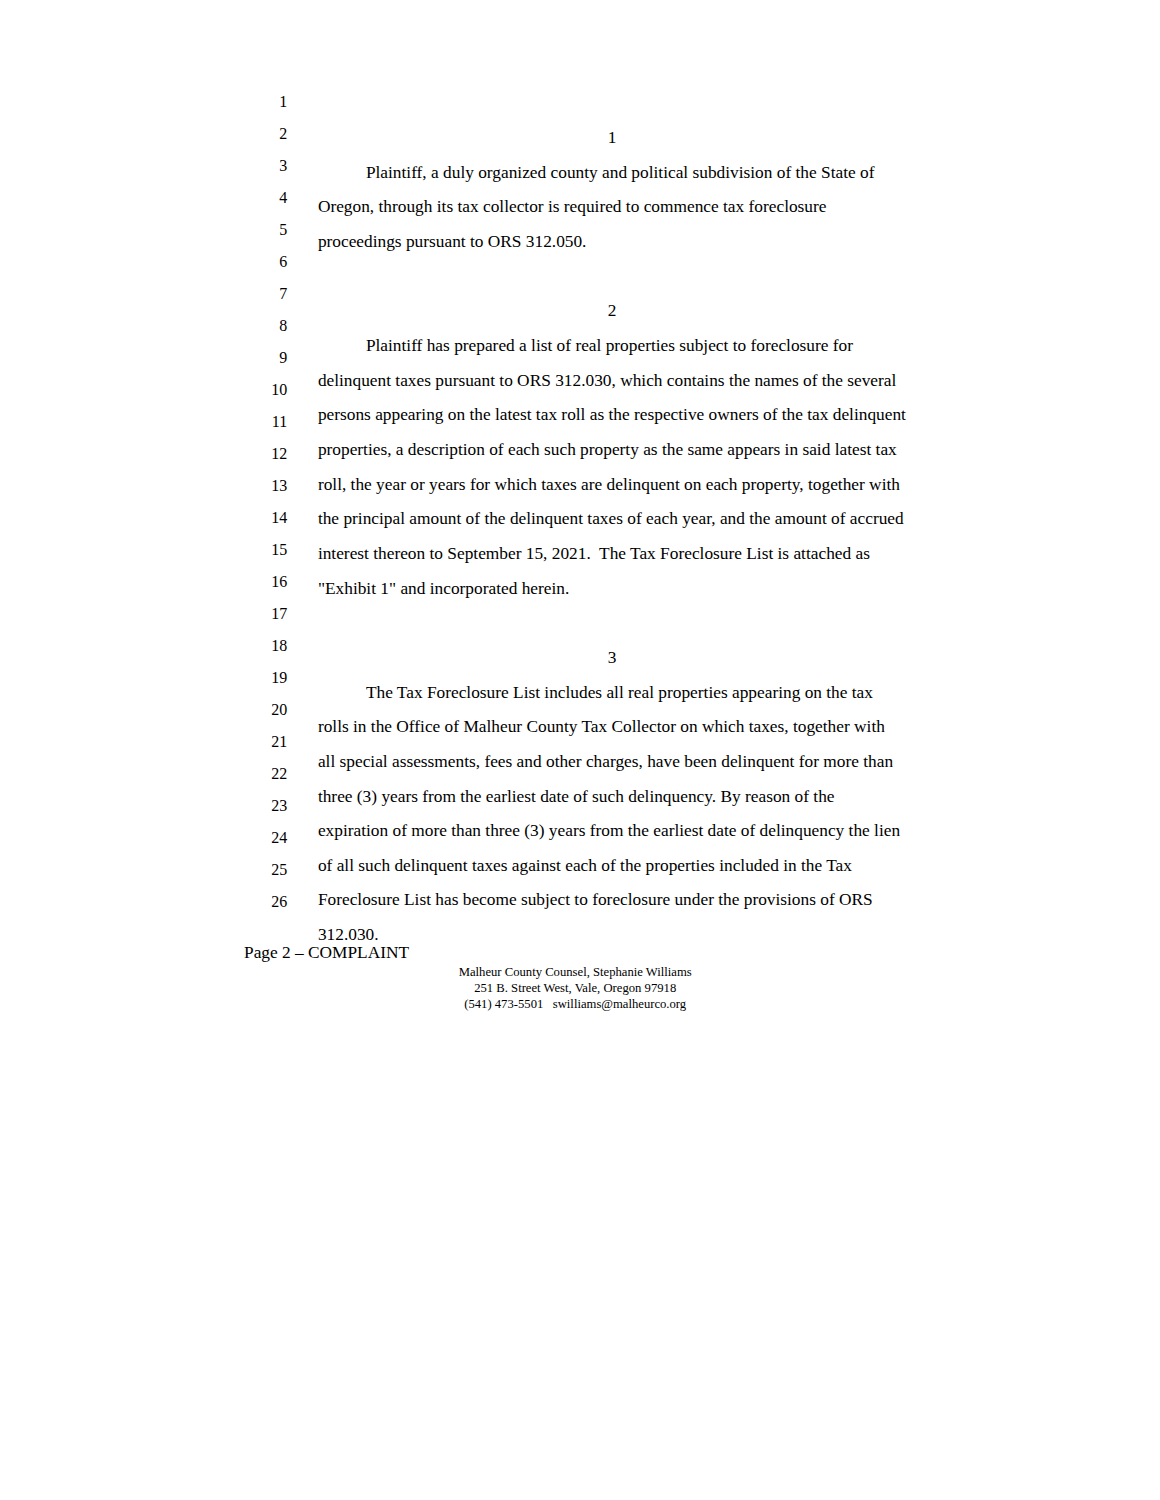1
2
3
4
5
6
7
8
9
10
11
12
13
14
15
16
17
18
19
20
21
22
23
24
25
26
1
Plaintiff, a duly organized county and political subdivision of the State of Oregon, through its tax collector is required to commence tax foreclosure proceedings pursuant to ORS 312.050.
2
Plaintiff has prepared a list of real properties subject to foreclosure for delinquent taxes pursuant to ORS 312.030, which contains the names of the several persons appearing on the latest tax roll as the respective owners of the tax delinquent properties, a description of each such property as the same appears in said latest tax roll, the year or years for which taxes are delinquent on each property, together with the principal amount of the delinquent taxes of each year, and the amount of accrued interest thereon to September 15, 2021. The Tax Foreclosure List is attached as "Exhibit 1" and incorporated herein.
3
The Tax Foreclosure List includes all real properties appearing on the tax rolls in the Office of Malheur County Tax Collector on which taxes, together with all special assessments, fees and other charges, have been delinquent for more than three (3) years from the earliest date of such delinquency. By reason of the expiration of more than three (3) years from the earliest date of delinquency the lien of all such delinquent taxes against each of the properties included in the Tax Foreclosure List has become subject to foreclosure under the provisions of ORS 312.030.
Page 2 – COMPLAINT
Malheur County Counsel, Stephanie Williams
251 B. Street West, Vale, Oregon 97918
(541) 473-5501 swilliams@malheurco.org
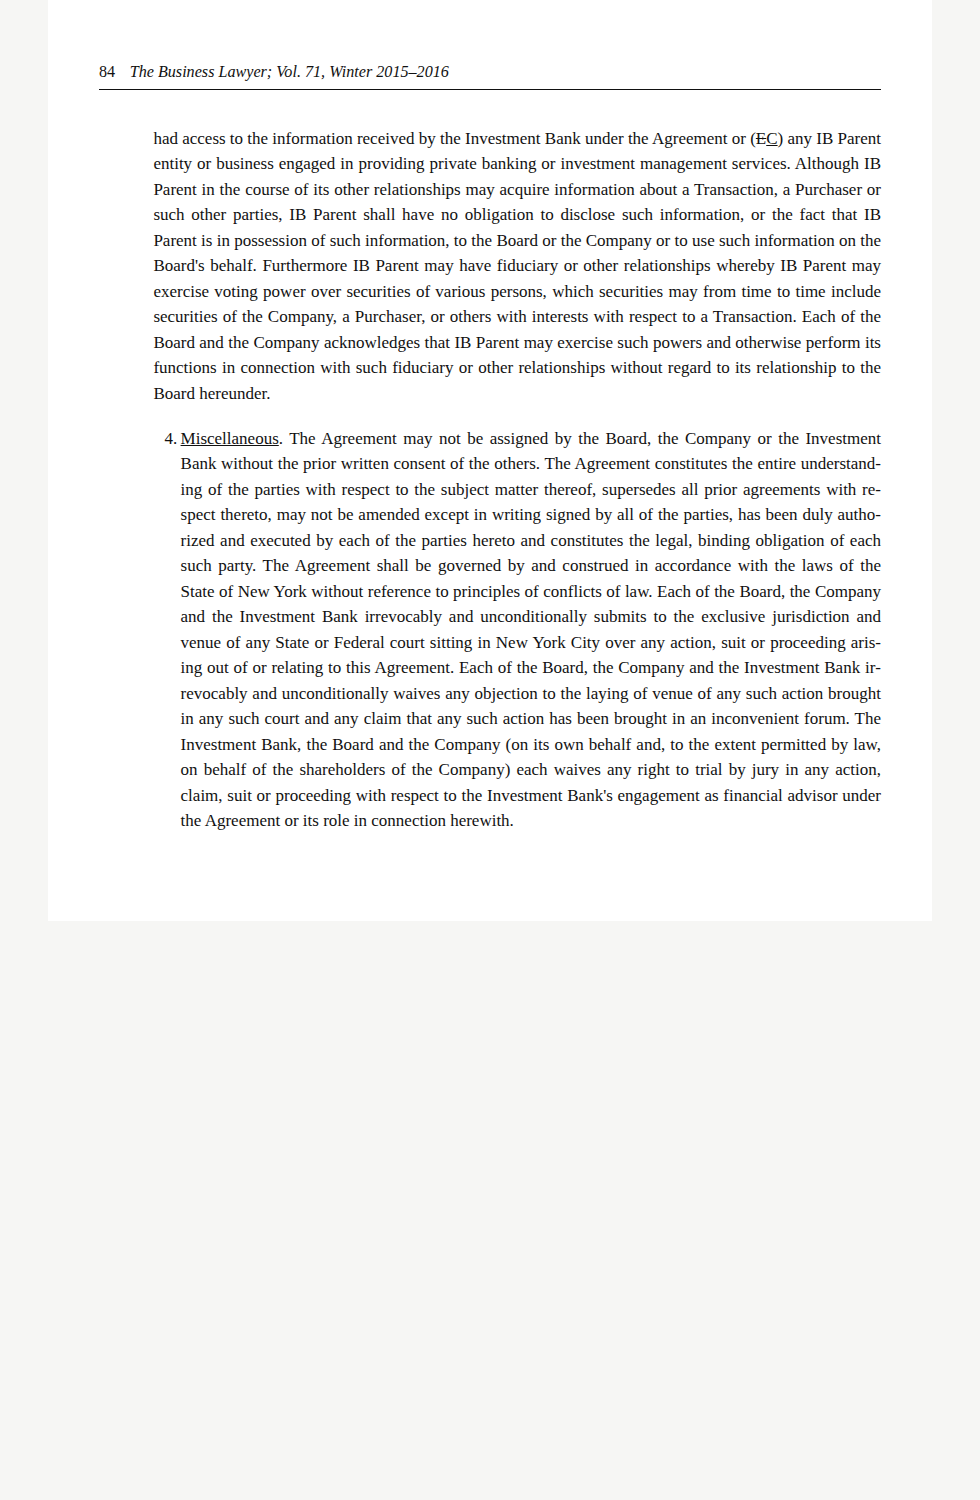84 The Business Lawyer; Vol. 71, Winter 2015–2016
had access to the information received by the Investment Bank under the Agreement or (EC) any IB Parent entity or business engaged in providing private banking or investment management services. Although IB Parent in the course of its other relationships may acquire information about a Transaction, a Purchaser or such other parties, IB Parent shall have no obligation to disclose such information, or the fact that IB Parent is in possession of such information, to the Board or the Company or to use such information on the Board's behalf. Furthermore IB Parent may have fiduciary or other relationships whereby IB Parent may exercise voting power over securities of various persons, which securities may from time to time include securities of the Company, a Purchaser, or others with interests with respect to a Transaction. Each of the Board and the Company acknowledges that IB Parent may exercise such powers and otherwise perform its functions in connection with such fiduciary or other relationships without regard to its relationship to the Board hereunder.
4. Miscellaneous. The Agreement may not be assigned by the Board, the Company or the Investment Bank without the prior written consent of the others. The Agreement constitutes the entire understanding of the parties with respect to the subject matter thereof, supersedes all prior agreements with respect thereto, may not be amended except in writing signed by all of the parties, has been duly authorized and executed by each of the parties hereto and constitutes the legal, binding obligation of each such party. The Agreement shall be governed by and construed in accordance with the laws of the State of New York without reference to principles of conflicts of law. Each of the Board, the Company and the Investment Bank irrevocably and unconditionally submits to the exclusive jurisdiction and venue of any State or Federal court sitting in New York City over any action, suit or proceeding arising out of or relating to this Agreement. Each of the Board, the Company and the Investment Bank irrevocably and unconditionally waives any objection to the laying of venue of any such action brought in any such court and any claim that any such action has been brought in an inconvenient forum. The Investment Bank, the Board and the Company (on its own behalf and, to the extent permitted by law, on behalf of the shareholders of the Company) each waives any right to trial by jury in any action, claim, suit or proceeding with respect to the Investment Bank's engagement as financial advisor under the Agreement or its role in connection herewith.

**Your assignment**
In transcribing the records, omit the pictures and keep everything else exactly as it appears.

**Output below**
1
2
3
4
5
6
7
8
9
10
11
12
13
14
15
16
17
18
19
20
21
22
23
24
25
26
1
Plaintiff, a duly organized county and political subdivision of the State of Oregon, through its tax collector is required to commence tax foreclosure proceedings pursuant to ORS 312.050.
2
Plaintiff has prepared a list of real properties subject to foreclosure for delinquent taxes pursuant to ORS 312.030, which contains the names of the several persons appearing on the latest tax roll as the respective owners of the tax delinquent properties, a description of each such property as the same appears in said latest tax roll, the year or years for which taxes are delinquent on each property, together with the principal amount of the delinquent taxes of each year, and the amount of accrued interest thereon to September 15, 2021. The Tax Foreclosure List is attached as "Exhibit 1" and incorporated herein.
3
The Tax Foreclosure List includes all real properties appearing on the tax rolls in the Office of Malheur County Tax Collector on which taxes, together with all special assessments, fees and other charges, have been delinquent for more than three (3) years from the earliest date of such delinquency. By reason of the expiration of more than three (3) years from the earliest date of delinquency the lien of all such delinquent taxes against each of the properties included in the Tax Foreclosure List has become subject to foreclosure under the provisions of ORS 312.030.
Page 2 – COMPLAINT
Malheur County Counsel, Stephanie Williams
251 B. Street West, Vale, Oregon 97918
(541) 473-5501 swilliams@malheurco.org
84 The Business Lawyer; Vol. 71, Winter 2015–2016
had access to the information received by the Investment Bank under the Agreement or (EC) any IB Parent entity or business engaged in providing private banking or investment management services. Although IB Parent in the course of its other relationships may acquire information about a Transaction, a Purchaser or such other parties, IB Parent shall have no obligation to disclose such information, or the fact that IB Parent is in possession of such information, to the Board or the Company or to use such information on the Board's behalf. Furthermore IB Parent may have fiduciary or other relationships whereby IB Parent may exercise voting power over securities of various persons, which securities may from time to time include securities of the Company, a Purchaser, or others with interests with respect to a Transaction. Each of the Board and the Company acknowledges that IB Parent may exercise such powers and otherwise perform its functions in connection with such fiduciary or other relationships without regard to its relationship to the Board hereunder.
4. Miscellaneous. The Agreement may not be assigned by the Board, the Company or the Investment Bank without the prior written consent of the others. The Agreement constitutes the entire understanding of the parties with respect to the subject matter thereof, supersedes all prior agreements with respect thereto, may not be amended except in writing signed by all of the parties, has been duly authorized and executed by each of the parties hereto and constitutes the legal, binding obligation of each such party. The Agreement shall be governed by and construed in accordance with the laws of the State of New York without reference to principles of conflicts of law. Each of the Board, the Company and the Investment Bank irrevocably and unconditionally submits to the exclusive jurisdiction and venue of any State or Federal court sitting in New York City over any action, suit or proceeding arising out of or relating to this Agreement. Each of the Board, the Company and the Investment Bank irrevocably and unconditionally waives any objection to the laying of venue of any such action brought in any such court and any claim that any such action has been brought in an inconvenient forum. The Investment Bank, the Board and the Company (on its own behalf and, to the extent permitted by law, on behalf of the shareholders of the Company) each waives any right to trial by jury in any action, claim, suit or proceeding with respect to the Investment Bank's engagement as financial advisor under the Agreement or its role in connection herewith.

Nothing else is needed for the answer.